Data items →
====================

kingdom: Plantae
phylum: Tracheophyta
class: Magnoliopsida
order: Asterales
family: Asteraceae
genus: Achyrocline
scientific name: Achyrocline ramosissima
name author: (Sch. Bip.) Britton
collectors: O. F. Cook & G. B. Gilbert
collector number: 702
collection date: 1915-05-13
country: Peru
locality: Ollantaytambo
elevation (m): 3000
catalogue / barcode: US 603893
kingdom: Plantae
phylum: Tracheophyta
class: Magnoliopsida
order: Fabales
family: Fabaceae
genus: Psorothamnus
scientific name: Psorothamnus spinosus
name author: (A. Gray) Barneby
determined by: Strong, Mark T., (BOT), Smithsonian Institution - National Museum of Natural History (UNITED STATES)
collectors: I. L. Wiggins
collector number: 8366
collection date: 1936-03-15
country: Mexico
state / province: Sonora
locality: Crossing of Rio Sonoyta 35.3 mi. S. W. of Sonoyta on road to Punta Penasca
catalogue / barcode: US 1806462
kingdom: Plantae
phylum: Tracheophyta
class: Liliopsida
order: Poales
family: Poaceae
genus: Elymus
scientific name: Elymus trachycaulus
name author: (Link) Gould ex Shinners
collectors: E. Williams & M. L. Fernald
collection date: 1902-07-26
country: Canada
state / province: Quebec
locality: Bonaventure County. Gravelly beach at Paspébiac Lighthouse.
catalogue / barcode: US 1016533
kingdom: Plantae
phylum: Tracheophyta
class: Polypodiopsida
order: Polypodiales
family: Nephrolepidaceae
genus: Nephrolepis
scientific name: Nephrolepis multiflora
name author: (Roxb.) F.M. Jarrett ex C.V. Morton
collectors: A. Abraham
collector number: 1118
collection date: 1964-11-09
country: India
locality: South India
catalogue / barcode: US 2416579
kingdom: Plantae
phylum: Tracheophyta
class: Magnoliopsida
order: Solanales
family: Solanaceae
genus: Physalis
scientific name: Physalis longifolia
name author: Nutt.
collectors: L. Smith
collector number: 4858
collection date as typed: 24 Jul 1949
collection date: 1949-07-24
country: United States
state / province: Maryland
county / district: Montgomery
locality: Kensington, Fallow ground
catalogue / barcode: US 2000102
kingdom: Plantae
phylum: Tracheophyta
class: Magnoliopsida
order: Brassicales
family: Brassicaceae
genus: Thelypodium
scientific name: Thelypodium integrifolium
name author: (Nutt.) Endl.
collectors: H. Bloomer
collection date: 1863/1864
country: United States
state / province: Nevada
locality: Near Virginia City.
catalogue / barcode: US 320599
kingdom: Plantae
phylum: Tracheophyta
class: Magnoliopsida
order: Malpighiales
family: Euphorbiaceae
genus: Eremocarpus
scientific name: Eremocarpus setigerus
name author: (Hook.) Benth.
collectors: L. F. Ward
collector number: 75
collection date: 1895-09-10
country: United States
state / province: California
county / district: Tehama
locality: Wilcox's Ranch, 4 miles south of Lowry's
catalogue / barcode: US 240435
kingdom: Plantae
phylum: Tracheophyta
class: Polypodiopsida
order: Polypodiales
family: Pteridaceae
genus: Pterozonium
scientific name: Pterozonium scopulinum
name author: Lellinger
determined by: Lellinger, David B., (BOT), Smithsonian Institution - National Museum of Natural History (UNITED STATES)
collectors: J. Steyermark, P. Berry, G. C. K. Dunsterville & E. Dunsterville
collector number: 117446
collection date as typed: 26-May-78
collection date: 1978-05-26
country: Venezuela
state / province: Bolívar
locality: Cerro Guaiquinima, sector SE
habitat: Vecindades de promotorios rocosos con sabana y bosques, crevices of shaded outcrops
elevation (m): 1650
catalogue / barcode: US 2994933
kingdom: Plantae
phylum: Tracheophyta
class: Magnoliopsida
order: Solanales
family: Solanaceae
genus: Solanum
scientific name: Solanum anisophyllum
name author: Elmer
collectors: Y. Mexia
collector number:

====================

PROBLEM TO WORK ON → Transcribe all the records above line by line, keeping every field name and value unchanged.

ANSWER TO THIS TASK →
kingdom: Plantae
phylum: Tracheophyta
class: Magnoliopsida
order: Asterales
family: Asteraceae
genus: Achyrocline
scientific name: Achyrocline ramosissima
name author: (Sch. Bip.) Britton
collectors: O. F. Cook & G. B. Gilbert
collector number: 702
collection date: 1915-05-13
country: Peru
locality: Ollantaytambo
elevation (m): 3000
catalogue / barcode: US 603893
kingdom: Plantae
phylum: Tracheophyta
class: Magnoliopsida
order: Fabales
family: Fabaceae
genus: Psorothamnus
scientific name: Psorothamnus spinosus
name author: (A. Gray) Barneby
determined by: Strong, Mark T., (BOT), Smithsonian Institution - National Museum of Natural History (UNITED STATES)
collectors: I. L. Wiggins
collector number: 8366
collection date: 1936-03-15
country: Mexico
state / province: Sonora
locality: Crossing of Rio Sonoyta 35.3 mi. S. W. of Sonoyta on road to Punta Penasca
catalogue / barcode: US 1806462
kingdom: Plantae
phylum: Tracheophyta
class: Liliopsida
order: Poales
family: Poaceae
genus: Elymus
scientific name: Elymus trachycaulus
name author: (Link) Gould ex Shinners
collectors: E. Williams & M. L. Fernald
collection date: 1902-07-26
country: Canada
state / province: Quebec
locality: Bonaventure County. Gravelly beach at Paspébiac Lighthouse.
catalogue / barcode: US 1016533
kingdom: Plantae
phylum: Tracheophyta
class: Polypodiopsida
order: Polypodiales
family: Nephrolepidaceae
genus: Nephrolepis
scientific name: Nephrolepis multiflora
name author: (Roxb.) F.M. Jarrett ex C.V. Morton
collectors: A. Abraham
collector number: 1118
collection date: 1964-11-09
country: India
locality: South India
catalogue / barcode: US 2416579
kingdom: Plantae
phylum: Tracheophyta
class: Magnoliopsida
order: Solanales
family: Solanaceae
genus: Physalis
scientific name: Physalis longifolia
name author: Nutt.
collectors: L. Smith
collector number: 4858
collection date as typed: 24 Jul 1949
collection date: 1949-07-24
country: United States
state / province: Maryland
county / district: Montgomery
locality: Kensington, Fallow ground
catalogue / barcode: US 2000102
kingdom: Plantae
phylum: Tracheophyta
class: Magnoliopsida
order: Brassicales
family: Brassicaceae
genus: Thelypodium
scientific name: Thelypodium integrifolium
name author: (Nutt.) Endl.
collectors: H. Bloomer
collection date: 1863/1864
country: United States
state / province: Nevada
locality: Near Virginia City.
catalogue / barcode: US 320599
kingdom: Plantae
phylum: Tracheophyta
class: Magnoliopsida
order: Malpighiales
family: Euphorbiaceae
genus: Eremocarpus
scientific name: Eremocarpus setigerus
name author: (Hook.) Benth.
collectors: L. F. Ward
collector number: 75
collection date: 1895-09-10
country: United States
state / province: California
county / district: Tehama
locality: Wilcox's Ranch, 4 miles south of Lowry's
catalogue / barcode: US 240435
kingdom: Plantae
phylum: Tracheophyta
class: Polypodiopsida
order: Polypodiales
family: Pteridaceae
genus: Pterozonium
scientific name: Pterozonium scopulinum
name author: Lellinger
determined by: Lellinger, David B., (BOT), Smithsonian Institution - National Museum of Natural History (UNITED STATES)
collectors: J. Steyermark, P. Berry, G. C. K. Dunsterville & E. Dunsterville
collector number: 117446
collection date as typed: 26-May-78
collection date: 1978-05-26
country: Venezuela
state / province: Bolívar
locality: Cerro Guaiquinima, sector SE
habitat: Vecindades de promotorios rocosos con sabana y bosques, crevices of shaded outcrops
elevation (m): 1650
catalogue / barcode: US 2994933
kingdom: Plantae
phylum: Tracheophyta
class: Magnoliopsida
order: Solanales
family: Solanaceae
genus: Solanum
scientific name: Solanum anisophyllum
name author: Elmer
collectors: Y. Mexia
collector number:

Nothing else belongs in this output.